In summary, out of the box the DL145 Gen11 can handle modest to moderately complex AI inference at the edge on CPU alone, and it offers a clear path to scale up with GPUs when you need lower latency or higher throughput.
How do HPE iLO 7 and HPE Compute Ops Management improve operations versus traditional server management?
HPE iLO 7 and HPE Compute Ops Management are designed as a unified operational stack to help organizations manage distributed, hybrid, and edge environments more consistently and with less manual effort.
**1. Operational efficiency and task automation (iLO 7 vs. iDRAC10):**
HPE iLO 7 focuses on turning common administrative tasks into fast, repeatable workflows accessible via both a modern GUI and Redfish API.
In comparative testing against Dell iDRAC10:
- **Firmware updates:**
- iLO 7: 8 seconds, 6 clicks.
- iDRAC10: 10 seconds, 7 clicks.
- This helps reduce time spent on frequent security patching and maintenance.
- **Change boot order:**
- iLO 7: 12 seconds.
- iDRAC10: 17 seconds.
- **User creation and alerts:**
- iDRAC10 was slightly faster for creating a least‑privilege user and setting up SMTP alerts, but iLO 7 offers a streamlined approach to role‑based access control and proactive monitoring that is geared toward fleet‑level operations.
The main value is not just speed per task, but the ability to execute these workflows consistently across many systems, reducing configuration drift and manual errors.

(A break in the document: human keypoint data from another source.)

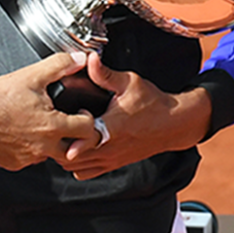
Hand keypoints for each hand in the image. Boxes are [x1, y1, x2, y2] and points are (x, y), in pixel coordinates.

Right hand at [0, 52, 96, 170]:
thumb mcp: (32, 75)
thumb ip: (60, 65)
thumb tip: (79, 59)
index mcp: (53, 126)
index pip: (88, 130)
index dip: (88, 118)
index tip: (80, 111)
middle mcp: (44, 146)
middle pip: (75, 149)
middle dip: (76, 136)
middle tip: (68, 122)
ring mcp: (30, 157)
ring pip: (53, 155)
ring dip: (54, 142)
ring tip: (45, 125)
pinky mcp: (16, 163)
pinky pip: (33, 158)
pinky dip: (34, 148)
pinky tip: (27, 133)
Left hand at [62, 52, 211, 179]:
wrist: (172, 123)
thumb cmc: (152, 103)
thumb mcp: (129, 82)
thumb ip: (106, 74)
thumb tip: (90, 59)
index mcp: (111, 128)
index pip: (81, 139)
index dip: (70, 128)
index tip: (74, 115)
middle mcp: (108, 148)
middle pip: (68, 156)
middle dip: (61, 141)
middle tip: (63, 124)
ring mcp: (109, 160)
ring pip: (73, 167)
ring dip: (65, 153)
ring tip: (67, 135)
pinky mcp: (112, 165)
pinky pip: (85, 172)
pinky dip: (76, 164)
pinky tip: (78, 147)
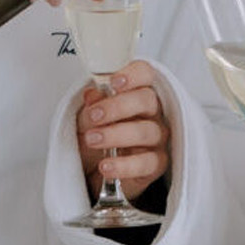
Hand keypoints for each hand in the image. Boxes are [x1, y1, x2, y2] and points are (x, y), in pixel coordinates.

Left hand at [76, 65, 167, 199]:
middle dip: (118, 106)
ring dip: (116, 135)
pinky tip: (105, 166)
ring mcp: (157, 139)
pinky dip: (124, 165)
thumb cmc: (97, 135)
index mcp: (136, 93)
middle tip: (94, 116)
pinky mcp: (156, 164)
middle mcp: (152, 113)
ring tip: (92, 139)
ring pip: (146, 131)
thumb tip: (93, 95)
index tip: (114, 82)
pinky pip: (146, 163)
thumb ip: (92, 106)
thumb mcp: (88, 119)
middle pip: (147, 100)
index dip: (133, 75)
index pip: (145, 74)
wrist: (94, 170)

**2. Security and zero‑trust posture:**
HPE iLO 7 incorporates several security capabilities aimed at distributed and edge deployments:
- **Security Protocol and Data Model (SPDM) device attestation:**
- Authenticates supported components (e.g., storage controllers, NICs, NVMe devices, accelerators) and logs verified/unverified status.

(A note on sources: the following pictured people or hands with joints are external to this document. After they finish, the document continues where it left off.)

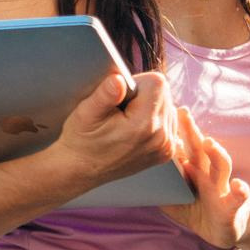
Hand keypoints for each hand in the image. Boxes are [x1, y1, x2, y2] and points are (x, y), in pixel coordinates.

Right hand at [51, 70, 180, 186]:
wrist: (81, 170)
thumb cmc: (82, 141)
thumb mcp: (86, 113)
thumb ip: (105, 94)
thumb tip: (119, 79)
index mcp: (143, 125)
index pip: (157, 83)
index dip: (137, 82)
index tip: (121, 96)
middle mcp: (160, 138)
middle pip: (164, 94)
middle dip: (144, 95)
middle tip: (121, 111)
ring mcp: (165, 147)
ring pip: (167, 107)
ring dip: (150, 107)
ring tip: (126, 121)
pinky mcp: (165, 152)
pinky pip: (168, 123)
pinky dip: (154, 120)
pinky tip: (135, 129)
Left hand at [159, 106, 249, 249]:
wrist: (225, 228)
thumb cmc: (196, 209)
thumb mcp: (173, 197)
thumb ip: (158, 185)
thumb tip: (130, 175)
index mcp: (192, 169)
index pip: (183, 146)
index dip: (173, 132)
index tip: (162, 113)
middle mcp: (207, 173)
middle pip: (200, 148)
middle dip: (192, 131)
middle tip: (182, 112)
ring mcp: (221, 187)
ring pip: (221, 165)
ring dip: (217, 153)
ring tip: (209, 142)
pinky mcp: (233, 204)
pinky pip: (239, 197)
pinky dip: (241, 191)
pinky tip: (239, 186)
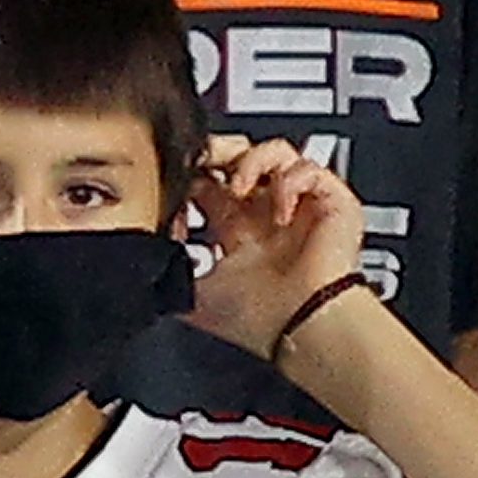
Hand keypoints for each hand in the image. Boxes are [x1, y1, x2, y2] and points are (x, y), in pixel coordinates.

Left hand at [185, 135, 366, 357]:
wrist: (301, 325)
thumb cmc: (260, 320)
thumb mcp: (197, 297)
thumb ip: (171, 277)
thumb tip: (147, 264)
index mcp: (239, 233)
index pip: (213, 184)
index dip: (195, 174)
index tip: (179, 176)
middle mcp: (267, 215)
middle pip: (241, 158)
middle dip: (221, 151)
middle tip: (206, 156)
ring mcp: (298, 205)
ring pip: (275, 152)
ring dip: (252, 161)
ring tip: (241, 184)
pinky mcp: (330, 201)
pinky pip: (309, 167)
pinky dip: (291, 181)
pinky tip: (281, 210)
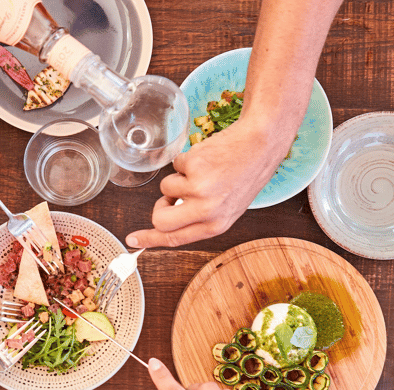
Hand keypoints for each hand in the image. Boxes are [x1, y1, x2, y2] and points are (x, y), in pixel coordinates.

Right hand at [126, 118, 285, 248]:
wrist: (260, 144)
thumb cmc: (245, 174)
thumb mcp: (227, 207)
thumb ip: (198, 218)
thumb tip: (165, 221)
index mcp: (216, 225)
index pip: (175, 239)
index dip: (150, 240)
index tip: (133, 240)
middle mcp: (207, 211)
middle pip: (161, 219)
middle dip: (159, 208)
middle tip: (171, 198)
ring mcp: (199, 188)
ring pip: (166, 188)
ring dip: (178, 178)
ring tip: (203, 171)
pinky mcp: (193, 166)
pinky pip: (174, 166)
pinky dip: (186, 160)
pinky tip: (206, 158)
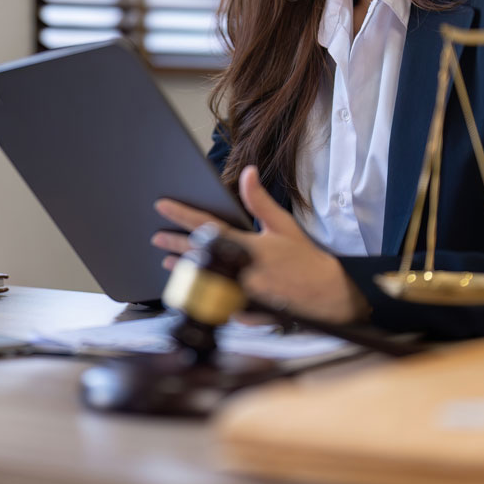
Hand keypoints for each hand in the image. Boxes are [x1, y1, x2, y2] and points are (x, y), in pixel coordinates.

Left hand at [152, 166, 368, 323]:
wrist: (325, 294)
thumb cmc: (305, 258)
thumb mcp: (283, 225)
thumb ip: (259, 201)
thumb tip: (247, 173)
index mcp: (248, 247)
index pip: (207, 226)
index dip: (182, 214)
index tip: (162, 206)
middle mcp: (240, 270)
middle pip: (198, 255)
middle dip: (175, 244)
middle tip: (157, 237)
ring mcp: (239, 293)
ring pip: (202, 280)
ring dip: (185, 270)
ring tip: (170, 262)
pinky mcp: (243, 310)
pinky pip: (217, 302)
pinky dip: (205, 293)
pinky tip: (195, 287)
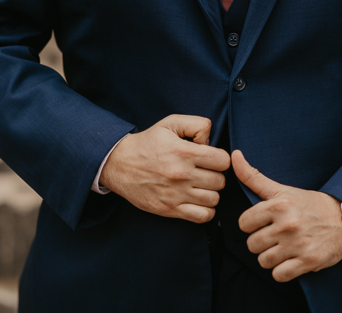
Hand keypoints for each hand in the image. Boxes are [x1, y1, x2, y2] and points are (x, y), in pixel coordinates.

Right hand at [100, 115, 229, 222]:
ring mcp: (176, 194)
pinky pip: (202, 217)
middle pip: (220, 181)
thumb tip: (211, 140)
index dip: (221, 159)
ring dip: (211, 193)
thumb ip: (196, 124)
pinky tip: (198, 201)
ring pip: (214, 199)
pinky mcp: (169, 209)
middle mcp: (182, 174)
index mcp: (184, 152)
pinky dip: (206, 211)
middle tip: (206, 173)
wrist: (119, 164)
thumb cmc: (147, 143)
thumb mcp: (170, 123)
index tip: (212, 159)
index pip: (223, 161)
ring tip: (201, 186)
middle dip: (216, 175)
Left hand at [232, 150, 341, 281]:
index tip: (263, 223)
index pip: (244, 223)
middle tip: (274, 237)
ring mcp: (298, 244)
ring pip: (263, 261)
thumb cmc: (308, 203)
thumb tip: (234, 156)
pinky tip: (290, 260)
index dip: (251, 225)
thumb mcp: (281, 189)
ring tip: (282, 248)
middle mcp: (288, 225)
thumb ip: (253, 176)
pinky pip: (279, 275)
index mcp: (279, 205)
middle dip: (260, 242)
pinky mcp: (309, 262)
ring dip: (270, 258)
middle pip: (252, 245)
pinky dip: (282, 270)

- Helps detect hardware tampering and supports a zero‑trust approach at the device level.
- **Quantum‑resistant firmware signing:**
- HPE’s custom iLO 7 technology supports NIST and CNSA 2.0 post‑quantum cryptography (PQC) algorithms for secure firmware signing.
- This is designed to mitigate “harvest now, decrypt later” risks by protecting firmware integrity against future cryptographic advances.
- **HPE Secure Enclave:**
- Architected with physical tamper resistance in mind and designed to meet FIPS 140‑3 Level 3 requirements (certification in progress at the time of the report).

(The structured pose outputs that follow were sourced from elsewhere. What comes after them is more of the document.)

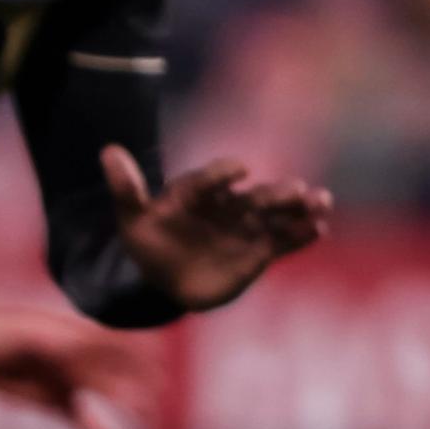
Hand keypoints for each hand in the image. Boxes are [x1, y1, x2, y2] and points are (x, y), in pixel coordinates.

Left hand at [101, 146, 330, 311]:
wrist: (165, 278)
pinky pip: (283, 241)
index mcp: (198, 193)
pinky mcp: (259, 251)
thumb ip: (127, 189)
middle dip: (277, 193)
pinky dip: (301, 235)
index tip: (238, 172)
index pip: (211, 179)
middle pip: (256, 196)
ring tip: (321, 202)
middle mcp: (228, 205)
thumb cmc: (149, 242)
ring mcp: (247, 227)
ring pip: (277, 215)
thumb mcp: (133, 219)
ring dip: (300, 208)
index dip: (223, 173)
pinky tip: (319, 230)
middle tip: (298, 190)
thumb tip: (108, 151)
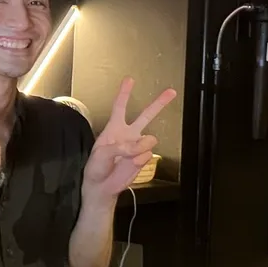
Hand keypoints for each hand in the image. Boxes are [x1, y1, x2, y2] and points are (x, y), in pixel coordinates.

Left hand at [82, 78, 175, 201]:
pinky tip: (130, 164)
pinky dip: (139, 160)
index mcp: (114, 128)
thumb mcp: (102, 153)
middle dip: (159, 103)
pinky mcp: (143, 158)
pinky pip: (146, 155)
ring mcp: (137, 146)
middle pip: (146, 115)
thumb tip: (141, 145)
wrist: (101, 186)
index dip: (125, 93)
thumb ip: (121, 146)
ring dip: (141, 146)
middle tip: (171, 92)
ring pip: (150, 138)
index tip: (129, 80)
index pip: (120, 107)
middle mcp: (128, 134)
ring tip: (128, 154)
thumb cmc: (96, 167)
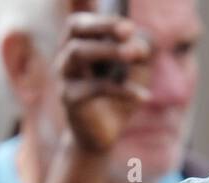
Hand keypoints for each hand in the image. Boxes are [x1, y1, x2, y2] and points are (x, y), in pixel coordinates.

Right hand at [56, 8, 151, 153]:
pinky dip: (122, 89)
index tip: (129, 27)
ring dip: (108, 49)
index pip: (82, 22)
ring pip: (78, 52)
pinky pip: (95, 87)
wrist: (103, 136)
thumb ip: (139, 51)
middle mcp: (67, 56)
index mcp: (79, 43)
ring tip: (133, 54)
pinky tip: (144, 96)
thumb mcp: (135, 70)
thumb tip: (137, 44)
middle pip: (75, 30)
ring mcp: (65, 76)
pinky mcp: (69, 98)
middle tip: (128, 30)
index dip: (103, 20)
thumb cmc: (117, 97)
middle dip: (102, 26)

While Dell’s iDRAC10 also uses a silicon‑based root of trust, the report notes that its cryptographic implementation targets a different, less stringent standard.
**3. Fleet‑level, cloud‑native management (HPE Compute Ops Management):**
HPE Compute Ops Management extends beyond single‑device control to provide cloud‑native fleet management:
- Rapidly add and onboard servers.
- Create and manage servers as groups with consistent configuration and firmware policies.
- Access Redfish API telemetry for integration and automation.
- Apply standardized workflows across datacenters, colocation sites, and edge locations.
It also introduces AI‑driven insights:
- **Sustainability insights:**
- Predict and monitor energy usage, cost, and CO₂ emissions.
- **Health and utilization insights:**
- Use AI to surface server health and utilization patterns to support capacity planning and proactive maintenance.
Overall, HPE iLO 7 and HPE Compute Ops Management are intended to help organizations reimagine server management from a device‑by‑device, reactive model to a unified, policy‑driven, and security‑attested approach that scales across many sites and systems.